Range to reproduce from the entries below: the line with "at any time", the line with "ur partners process", and every line in between. Give them exactly and give nothing else.

··· DATA TO USE

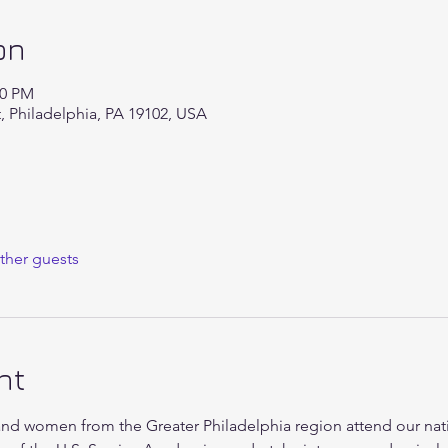
on
00 PM
t, Philadelphia, PA 19102, USA
ther guests
nt
d women from the Greater Philadelphia region attend our nati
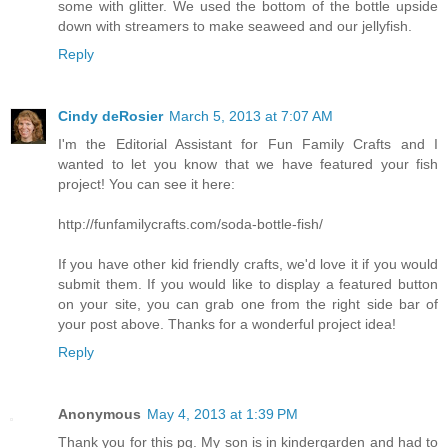
some with glitter. We used the bottom of the bottle upside
down with streamers to make seaweed and our jellyfish.
Reply
Cindy deRosier
March 5, 2013 at 7:07 AM
I'm the Editorial Assistant for Fun Family Crafts and I
wanted to let you know that we have featured your fish
project! You can see it here:
http://funfamilycrafts.com/soda-bottle-fish/
If you have other kid friendly crafts, we'd love it if you would
submit them. If you would like to display a featured button
on your site, you can grab one from the right side bar of
your post above. Thanks for a wonderful project idea!
Reply
Anonymous
May 4, 2013 at 1:39 PM
Thank you for this pg. My son is in kindergarden and had to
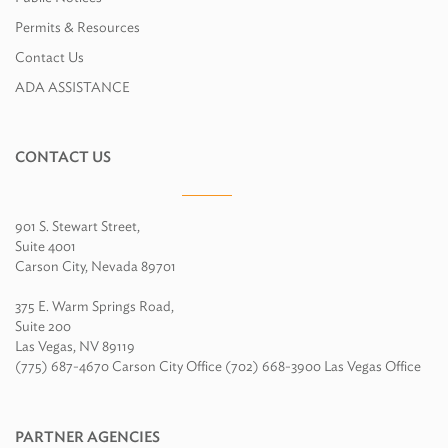
Permits & Resources
Contact Us
ADA ASSISTANCE
CONTACT US
901 S. Stewart Street,
Suite 4001
Carson City, Nevada 89701
375 E. Warm Springs Road,
Suite 200
Las Vegas, NV 89119
(775) 687-4670 Carson City Office (702) 668-3900 Las Vegas Office
PARTNER AGENCIES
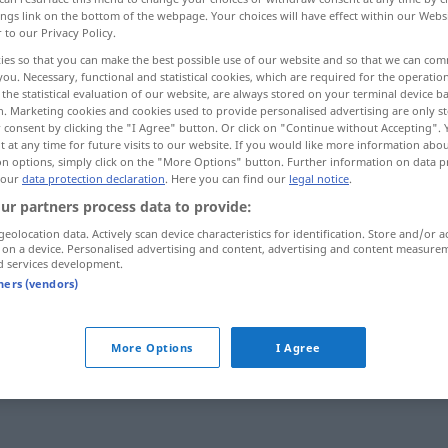
ings link on the bottom of the webpage. Your choices will have effect within our Webs
r to our Privacy Policy.
ies so that you can make the best possible use of our website and so that we can co
you. Necessary, functional and statistical cookies, which are required for the operatio
the statistical evaluation of our website, are always stored on your terminal device 
n. Marketing cookies and cookies used to provide personalised advertising are only st
 consent by clicking the "I Agree" button. Or click on "Continue without Accepting".
seinen Rausch ausschlafen
 at any time for future visits to our website. If you would like more information abo
on options, simply click on the "More Options" button. Further information on data p
 our
data protection declaration
. Here you can find our
legal notice
.
ur partners process data to provide:
geolocation data. Actively scan device characteristics for identification. Store and/or a
cuver sa
colère
 on a device. Personalised advertising and content, advertising and content measure
d services development.
cuver son
vin
FAM
FIG
tners (vendors)
More Options
I Agree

······

▶ _SOLUTION BELOW_
 at any time for future visits to our website. If you would like more information abo
on options, simply click on the "More Options" button. Further information on data p
 our
data protection declaration
. Here you can find our
legal notice
.
ur partners process data to provide:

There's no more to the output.